Leserbriefe / 25.08.2016 • 18:14 Uhr / 2 Minuten Lesezeit

Zum Kommentar „Betrug: Wassermärchen“ von Rudolf Öller , VN vom 20. 8. 2016:

Zu den Ausführungen von Dr. Öller möchte ich anmerken, dass Dr. Öller wohl einige Tatsachen verdreht, da er das Prinzip der Homöopathie wahrscheinlich nicht verstanden hat. Im Organon der Heilkunst sind alle wesentlichen Gesichtspunkte genau erläutert.

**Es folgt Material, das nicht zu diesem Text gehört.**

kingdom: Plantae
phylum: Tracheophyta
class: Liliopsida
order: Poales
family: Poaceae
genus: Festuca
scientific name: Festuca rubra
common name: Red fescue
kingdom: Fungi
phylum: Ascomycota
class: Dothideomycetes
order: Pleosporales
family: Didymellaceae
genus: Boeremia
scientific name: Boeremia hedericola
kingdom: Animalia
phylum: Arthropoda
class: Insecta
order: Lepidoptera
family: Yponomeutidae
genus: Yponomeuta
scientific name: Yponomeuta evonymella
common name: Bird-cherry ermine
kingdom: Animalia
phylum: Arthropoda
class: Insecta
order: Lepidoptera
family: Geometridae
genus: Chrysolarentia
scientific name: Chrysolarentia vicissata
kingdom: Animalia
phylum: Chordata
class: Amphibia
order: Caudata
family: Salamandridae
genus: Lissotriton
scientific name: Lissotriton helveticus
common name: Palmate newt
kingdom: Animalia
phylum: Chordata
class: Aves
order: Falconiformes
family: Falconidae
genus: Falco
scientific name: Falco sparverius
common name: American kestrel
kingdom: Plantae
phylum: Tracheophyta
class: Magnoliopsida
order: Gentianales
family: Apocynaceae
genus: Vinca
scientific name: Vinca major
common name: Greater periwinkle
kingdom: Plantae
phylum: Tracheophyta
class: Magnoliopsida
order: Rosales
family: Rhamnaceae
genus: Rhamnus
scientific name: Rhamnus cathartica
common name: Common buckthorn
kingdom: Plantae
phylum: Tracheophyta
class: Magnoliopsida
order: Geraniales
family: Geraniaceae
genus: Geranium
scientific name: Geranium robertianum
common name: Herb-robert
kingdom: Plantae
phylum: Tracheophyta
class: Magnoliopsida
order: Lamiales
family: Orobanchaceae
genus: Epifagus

Die Homöopathie hat 200 Jahre Anfeindungen­ überstanden und wird in vielen Ländern der Erde praktiziert. Mittlerweile haben Homöopathen auch bei unheilbaren Erkrankungen Heilungen erzielt. Hahnemann hat meist mit C-Potenzen gearbeitet. Verdünnungen sind unwirksam, erst die Potenzierung – Verdünnung und Verschüttelung – nach genauen Angaben des HAB (Homöopathisches Arzneibuch) erzeugt eine Wirkung auf den zu heilenden Organismus. Homöopathie arbeitet nicht mit den Theorien eines „Wassergedächtnisses“. Ein Erklärungsmodell für die Homöopathie kann vielleicht erst in ferner Zeit durch Atomphysiker geliefert ­werden. Gegenwärtig muss man sich mit den praktischen Erfahrungen der Ärzte und Therapeuten begnügen. Eine Untersuchung der Charité in Berlin hat einen positiven Wirkungsnachweis in Langzeitstudien erbracht.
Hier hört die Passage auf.